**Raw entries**

::::

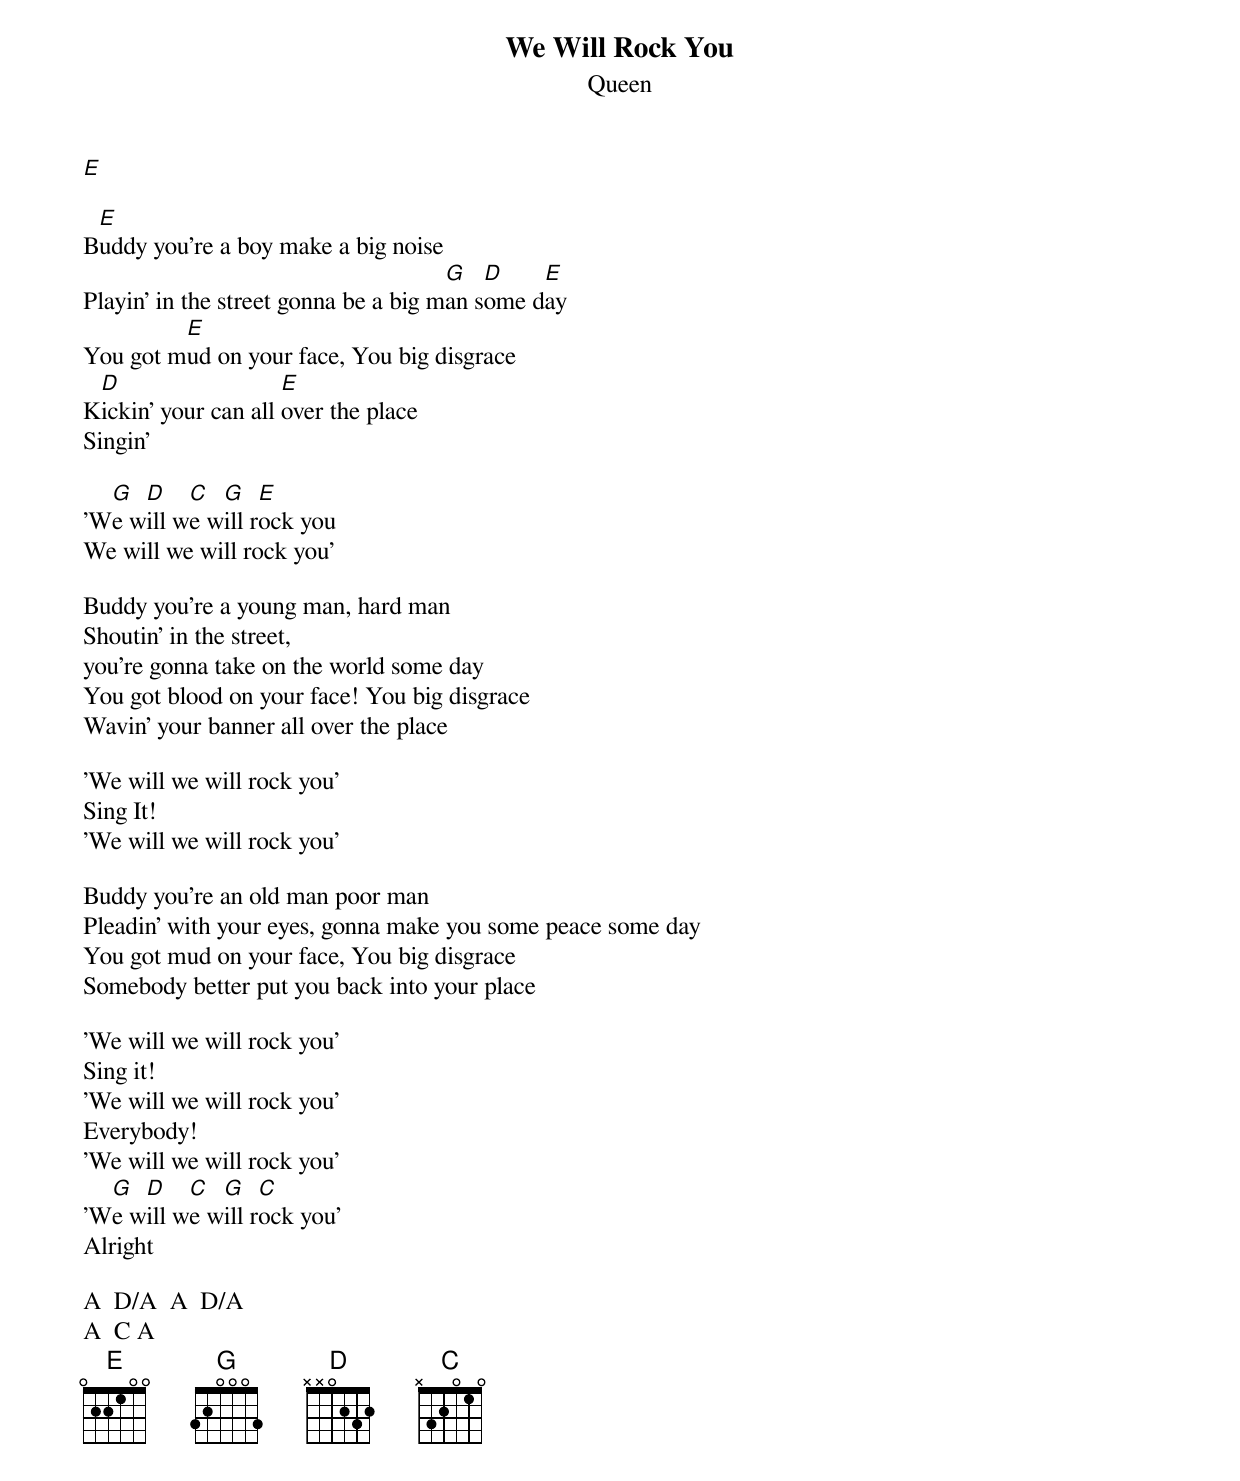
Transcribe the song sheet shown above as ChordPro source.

{title:We Will Rock You}
{subtitle:Queen}
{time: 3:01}
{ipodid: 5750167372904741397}

[E]

B[E]uddy you're a boy make a big noise
Playin' in the street gonna be a big m[G]an s[D]ome d[E]ay
You got m[E]ud on your face, You big disgrace
K[D]ickin' your can all [E]over the place
Singin'

'W[G]e w[D]ill w[C]e w[G]ill r[E]ock you
We will we will rock you'

Buddy you're a young man, hard man
Shoutin' in the street,
you're gonna take on the world some day
You got blood on your face! You big disgrace
Wavin' your banner all over the place

'We will we will rock you'
Sing It!
'We will we will rock you'

Buddy you're an old man poor man
Pleadin' with your eyes, gonna make you some peace some day
You got mud on your face, You big disgrace
Somebody better put you back into your place

'We will we will rock you'
Sing it!
'We will we will rock you'
Everybody!
'We will we will rock you'
'W[G]e w[D]ill w[C]e w[G]ill r[C]ock you'
Alright

A  D/A  A  D/A
A  C A
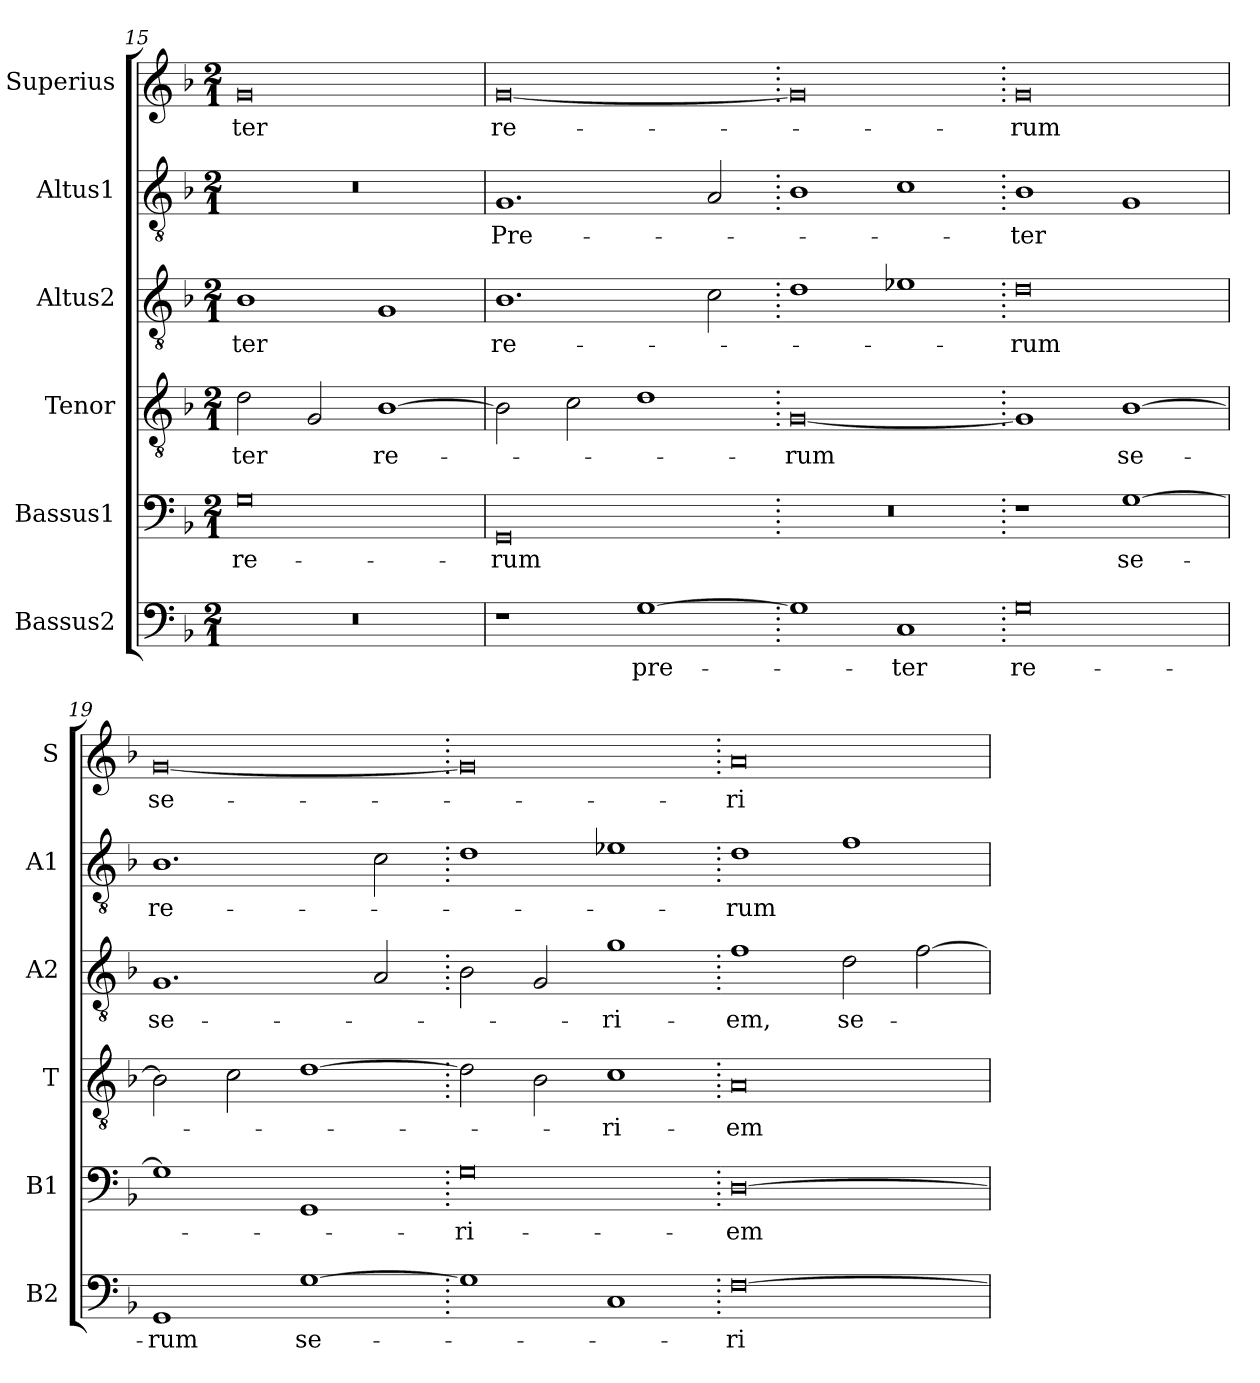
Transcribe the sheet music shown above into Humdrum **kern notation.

**kern	**text	**kern	**text	**kern	**text	**kern	**text	**kern	**text	**kern	**text
*part6	*part6	*part5	*part5	*part4	*part4	*part3	*part3	*part2	*part2	*part1	*part1
*staff6	*staff6	*staff5	*staff5	*staff4	*staff4	*staff3	*staff3	*staff2	*staff2	*staff1	*staff1
*I"Bassus2	*	*I"Bassus1	*	*I"Tenor	*	*I"Altus2	*	*I"Altus1	*	*I"Superius	*
*I'B2	*	*I'B1	*	*I'T	*	*I'A2	*	*I'A1	*	*I'S	*
*clefF4	*	*clefF4	*	*clefGv2	*	*clefGv2	*	*clefGv2	*	*clefG2	*
*k[b-]	*	*k[b-]	*	*k[b-]	*	*k[b-]	*	*k[b-]	*	*k[b-]	*
*M2/1	*	*M2/1	*	*M2/1	*	*M2/1	*	*M2/1	*	*M2/1	*
=15	=15	=15	=15	=15	=15	=15	=15	=15	=15	=15	=15
0r	.	0G	re-	2d\	-ter	1B-	-ter	0r	.	0g	-ter
.	.	.	.	2G/	.	.	.	.	.	.	.
.	.	.	.	[1B-	re-	1G	.	.	.	.	.
=16	=16	=16	=16	=16	=16	=16	=16	=16	=16	=16	=16
1r	.	0GG	-rum	2B-\]	.	1.B-	re-	1.G	Pre-	[0g	re-
.	.	.	.	2c\	.	.	.	.	.	.	.
[1G	pre-	.	.	1d	.	.	.	.	.	.	.
.	.	.	.	.	.	2c\	.	2A/	.	.	.
=17.	=17.	=17.	=17.	=17.	=17.	=17.	=17.	=17.	=17.	=17.	=17.
1G]	.	0r	.	[0G	-rum	1d	.	1B-	.	0g]	.
1C	-ter	.	.	.	.	1e-X	.	1c	.	.	.
=18.	=18.	=18.	=18.	=18.	=18.	=18.	=18.	=18.	=18.	=18.	=18.
0G	re-	1r	.	1G]	.	0d	-rum	1B-	-ter	0g	-rum
.	.	[1G	se-	[1B-	se-	.	.	1G	.	.	.
=19	=19	=19	=19	=19	=19	=19	=19	=19	=19	=19	=19
1GG	-rum	1G]	.	2B-\]	.	1.G	se-	1.B-	re-	[0g	se-
.	.	.	.	2c\	.	.	.	.	.	.	.
[1G	se-	1GG	.	[1d	.	.	.	.	.	.	.
.	.	.	.	.	.	2A/	.	2c\	.	.	.
=20.	=20.	=20.	=20.	=20.	=20.	=20.	=20.	=20.	=20.	=20.	=20.
1G]	.	0G	-ri-	2d\]	.	2B-\	.	1d	.	0g]	.
.	.	.	.	2B-\	.	2G/	.	.	.	.	.
1C	.	.	.	1c	-ri-	1g	-ri-	1e-X	.	.	.
=21.	=21.	=21.	=21.	=21.	=21.	=21.	=21.	=21.	=21.	=21.	=21.
[0F	-ri-	[0D	-em	0A	-em	1f	-em,	1d	-rum	0a	-ri-
.	.	.	.	.	.	2d\	se-	1f	.	.	.
.	.	.	.	.	.	[2f\	.	.	.	.	.
=	=	=	=	=	=	=	=	=	=	=	=
*-	*-	*-	*-	*-	*-	*-	*-	*-	*-	*-	*-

::::

Duplicate the lines of the entries above, starting with the line that contains "B[E]uddy you're a boy make a big noise" and continuing through the line that contains "Wavin' your banner all over the place", with both of those lines included.

B[E]uddy you're a boy make a big noise
Playin' in the street gonna be a big m[G]an s[D]ome d[E]ay
You got m[E]ud on your face, You big disgrace
K[D]ickin' your can all [E]over the place
Singin'

'W[G]e w[D]ill w[C]e w[G]ill r[E]ock you
We will we will rock you'

Buddy you're a young man, hard man
Shoutin' in the street,
you're gonna take on the world some day
You got blood on your face! You big disgrace
Wavin' your banner all over the place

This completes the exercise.